Le licenciement annoncé de 250 employés pour « insuffisance professionnelle » par la Société sucrière du Cameroun (Sosucam), filiale du Français Somdiaa, pourrait peut-être trouver une autre issue dans un délai d’un mois.

En effet, le gouverneur de la région du Centre, Naseri Paul Bea, a présidé une réunion tripartite d’urgence ses services le 21 juin dernier. Y ont pris part : le directeur général adjoint de la Sosucam, Jean Second Libock, ses collaborateurs, le secrétaire général de la Confédération syndicale des travailleurs du Cameroun (CSTC), le préfet de la Haute Sanaga, les services de sécurité et le ministère du Travail et de la sécurité sociale. À l’issue de cette réunion, le gouverneur a mis sur pied une « Commission tripartite » composée de 12 membres à savoir : administration du travail (4 membres), direction générale de la Sosucam (4 membres) et travailleurs (4 membres). Selon nos sources, « Cette commission aura un mois pour rendre sa copie et ses conclusions dans le cadre du licenciement en cours à la Sosucam S.A. après avoir étudier l’intégralité des dossiers et les modalités de départ de chaque travailleur mis à la porte ». Dans la foulée, la CSTC, signataire au nom des travailleurs mis en cause dans l’opération de licenciement d’un préavis de grève, a décidé de suspendre « l’action syndicale jusqu’à l’épuisement du processus de dialogue, de concertation et de libre négociation collective engagé ce jour-là ». Mais en attendant les conclusions de cette commission, la CSTC a déjà déposé sur la table du gouverneur un mémorandum de 18 points. L’on retient, entre autres, que le syndicat exige la « reconsidération du motif de départ de ces travailleurs, car à la lecture des multiples lettres d’information et notes de service signées par le top management de la Sosucam S.A., on peut lire insuffisance professionnelle. Cette rupture de contrat de travail doit être des départs négociés » ; la prise en charge par l’employeur des cotisations sociales prenant en compte les quotes-parts employeur et travailleur pour le reste d’année à la Caisse nationale de prévoyance sociale.

Primes et indemnités

Hormis le paiement intégral du dernier mois (juin 2021 : NDLR), la Confédération syndicale demande à la Sosucam de reverser une indemnité de fin de carrière non imposable, une prime de déménagement, une indemnité de préavis, une prime de congé annuel, le versement de la prime du 13e mois et la prime de fin de campagne. « La Sosucam devra reverser aux travailleurs mis à la porte une prime de réinsertion sociale représentant 12 mois de salaire de base échelonnée. L’entreprise devra verser un préjudice subi par les travailleurs suite à la rupture brutale des contrats (dommages et intérêts) qui doit obéir à un mois de salaire multiplié par le nombre d’années restant à travailler.
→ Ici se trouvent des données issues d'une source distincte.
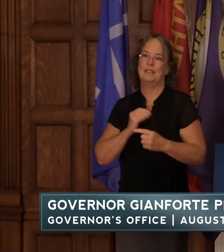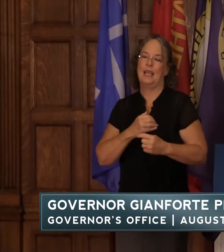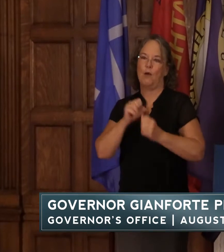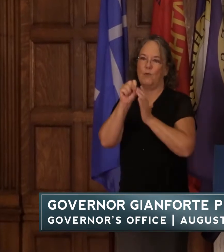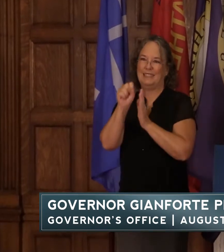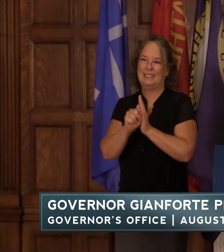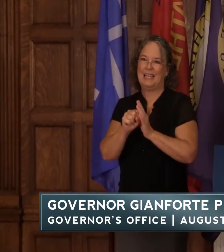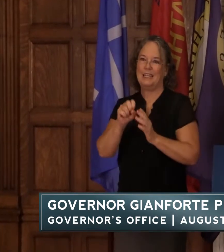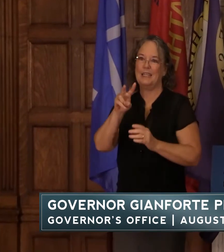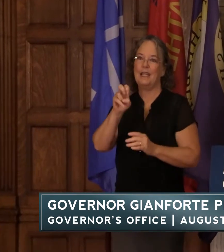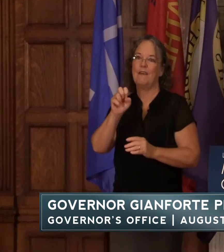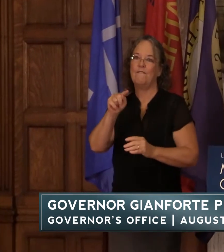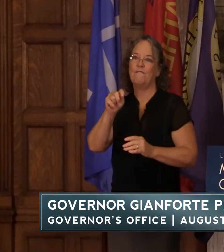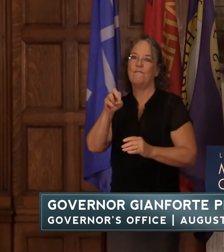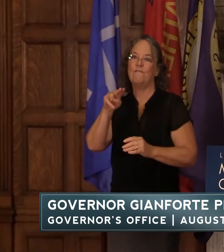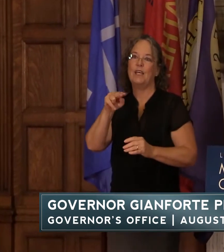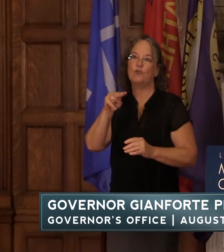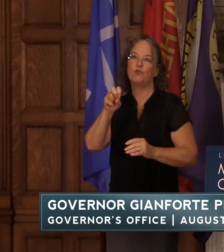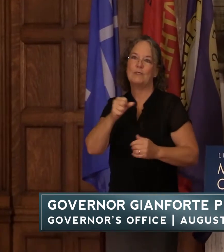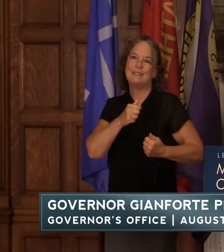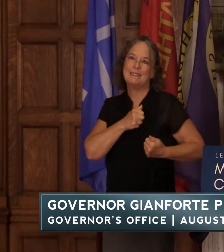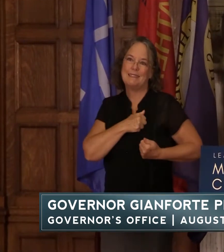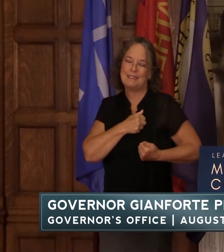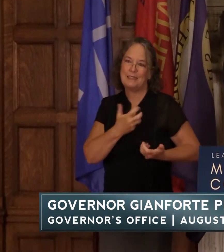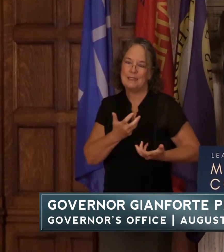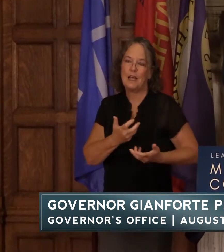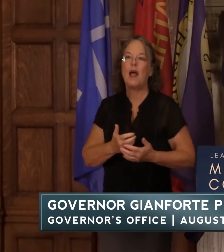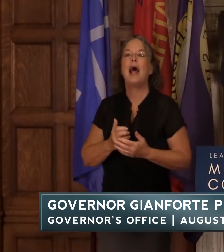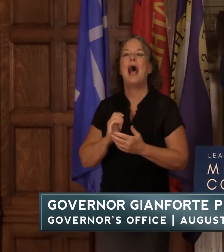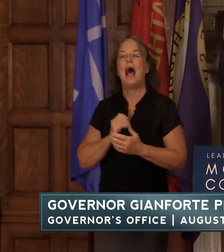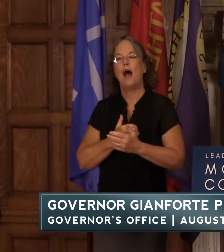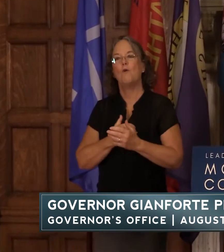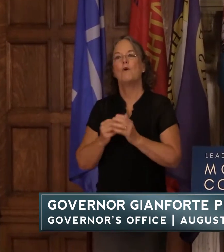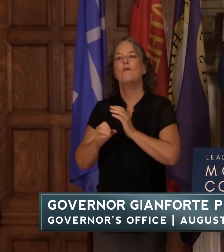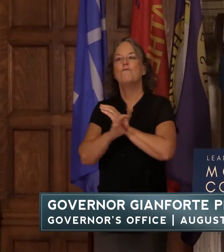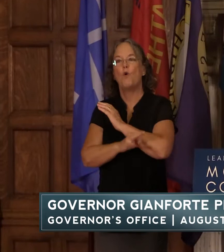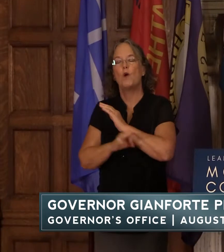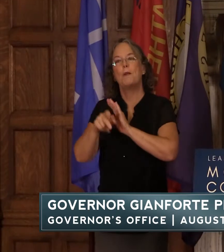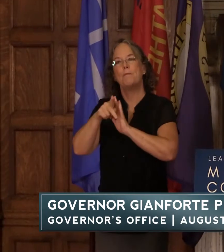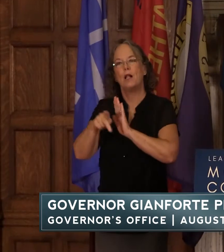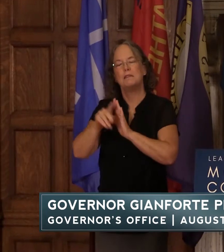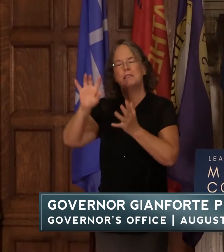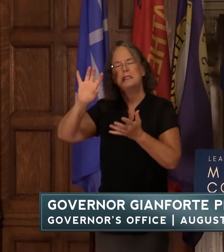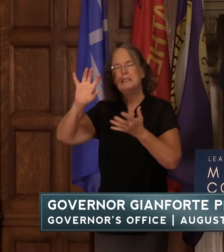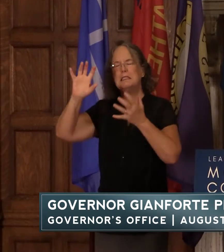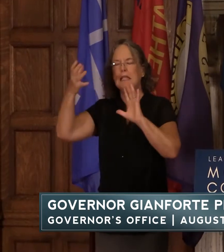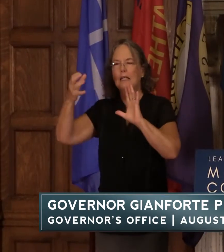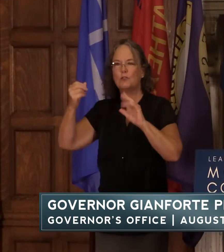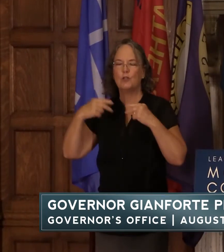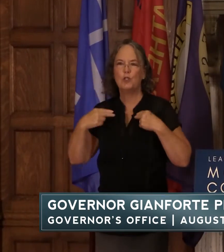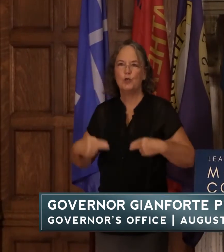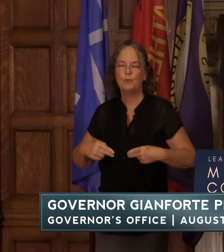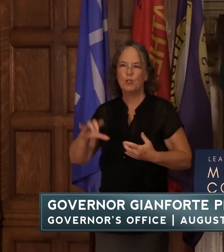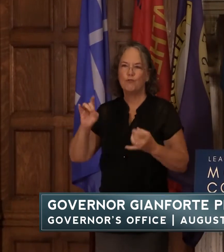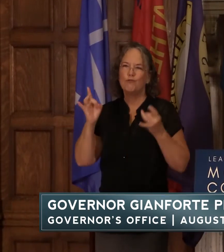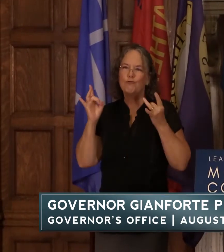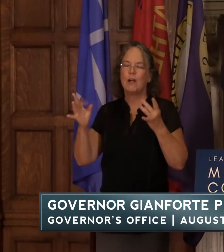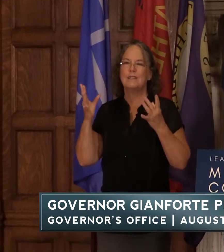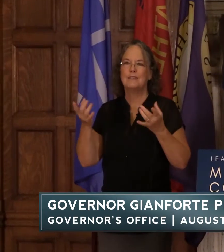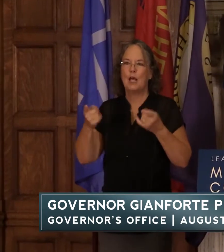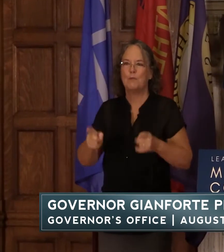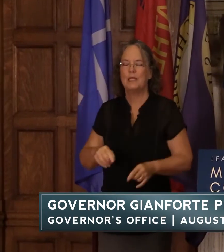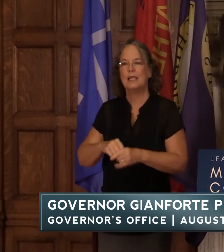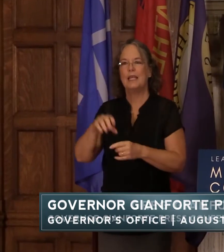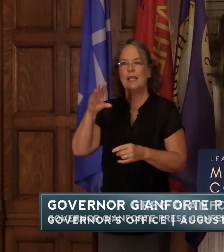and that's the foreign policy disaster and humanitarian crisis unfolding in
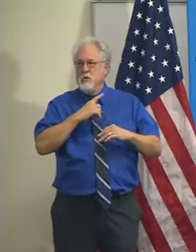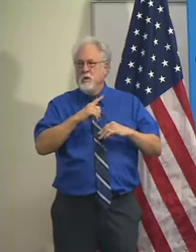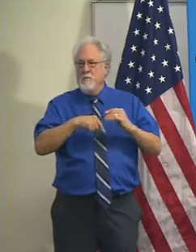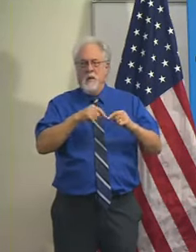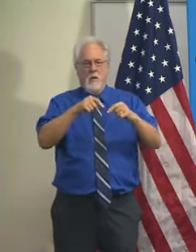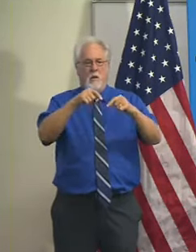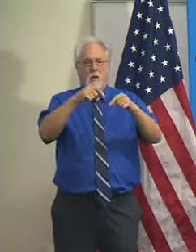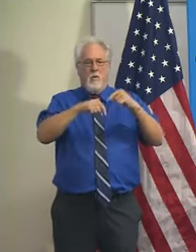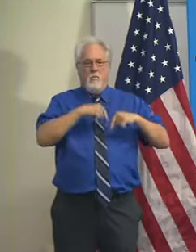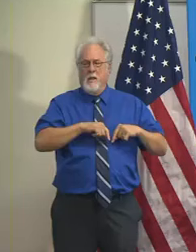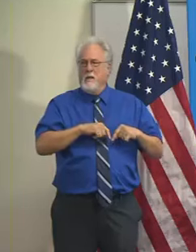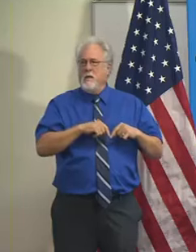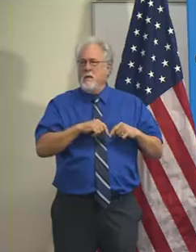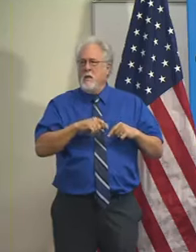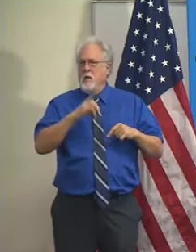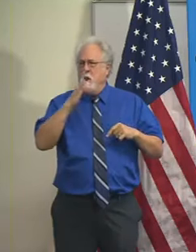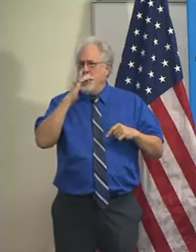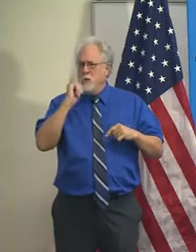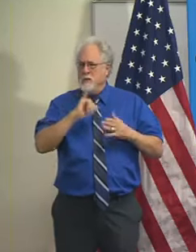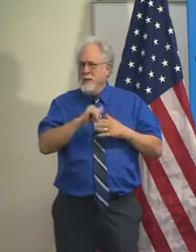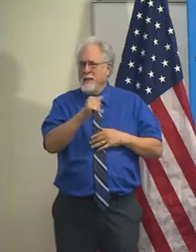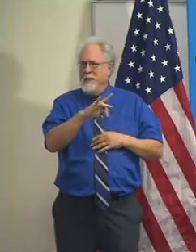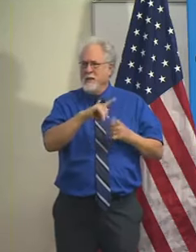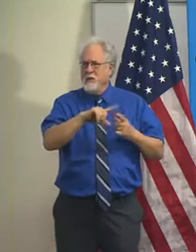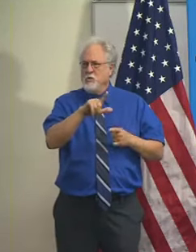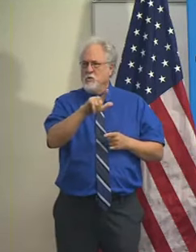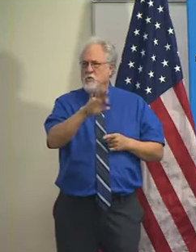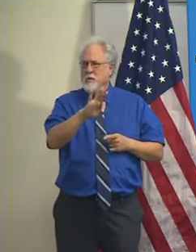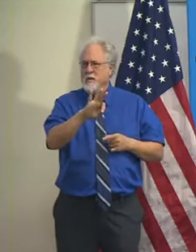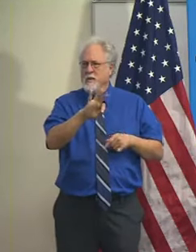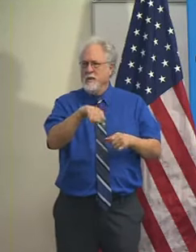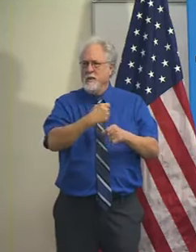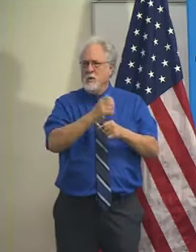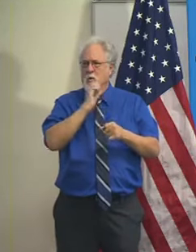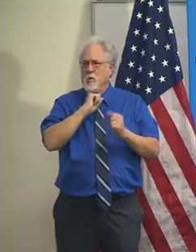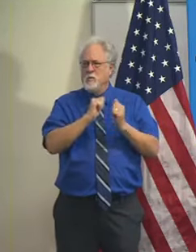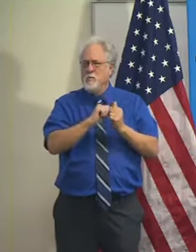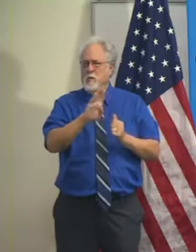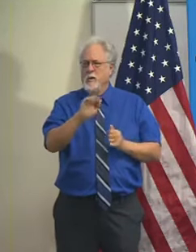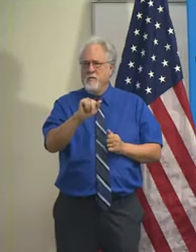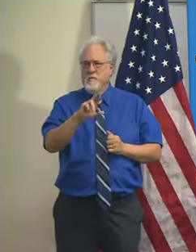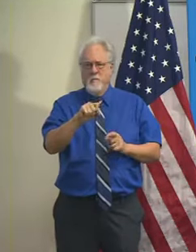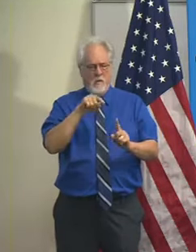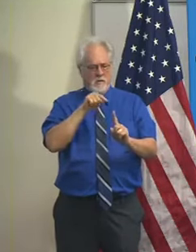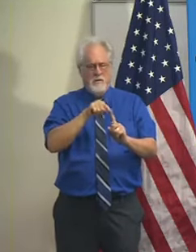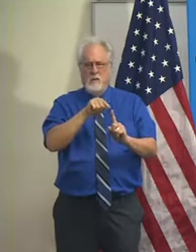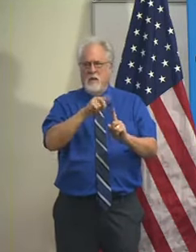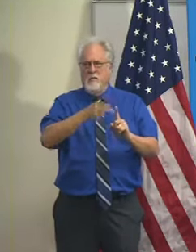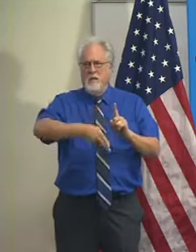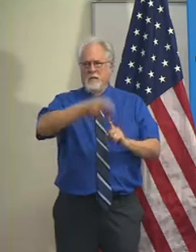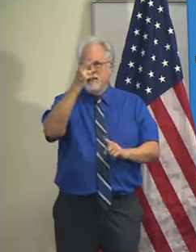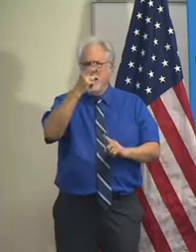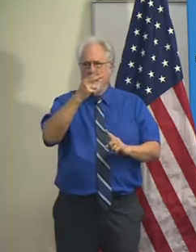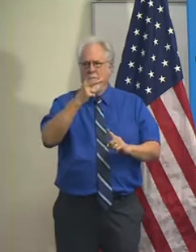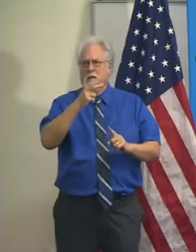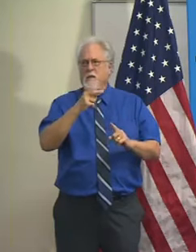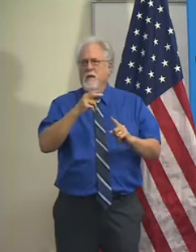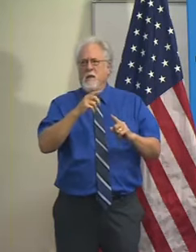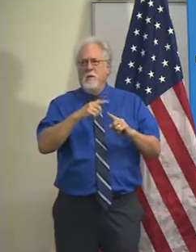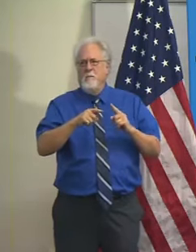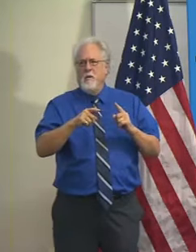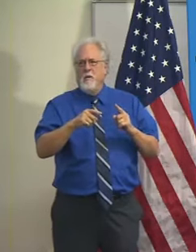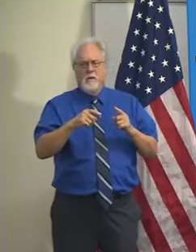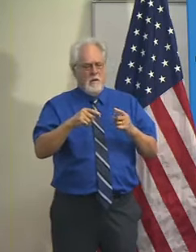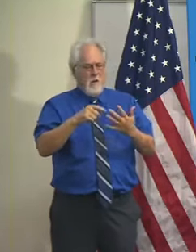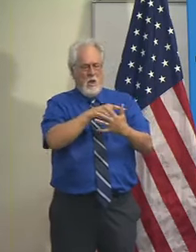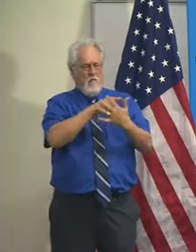backwards? It sort of looks like 29-year-old slat bars seems to be very high up. I'm not sure what you're talking about, but just what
Sans oublier le reversement d’une prime de bonne séparation », apprend-on du syndicat. Last but not the least, la filiale de Somdiaa est invitée à prendre en charge la dette des travailleurs dans les banques, car, selon la Confédération syndicale, c’est l’entreprise qui a donné des attestations de virement irrévocable aux employés pour contracter des crédits auprès des banques pour ensuite procéder à une rupture brutale des contrats. Aussi, la CSTC demande l’arrêt immédiat des velléités de suppression de nouveaux emplois à la Sosucam. Jusqu’ici, la Société sucrière se garde de tout commentaire. Pour sa part, le ministre du Travail, lui, a écrit à l’entreprise le 11 juin dernier. « Dans l’intérêt de l’entreprise, en vue de prévenir d’éventuels cas de contentieux et de préserver la sérénité du climat social, il serait indiqué en pareille circonstance de préconiser la formule des départs négociés avec ces travailleurs », a recommandé le ministre du Travail. Leader du marché camerounais du sucre (70% de couverture), Sosucam, détenu à 74% par le Français Somdiaa et 26% par l’État du Cameroun, a été créé en 1965. La société revendique en tout 8000 emplois directs et indirects pour une masse salariale annuelle de 14 milliards de FCFA.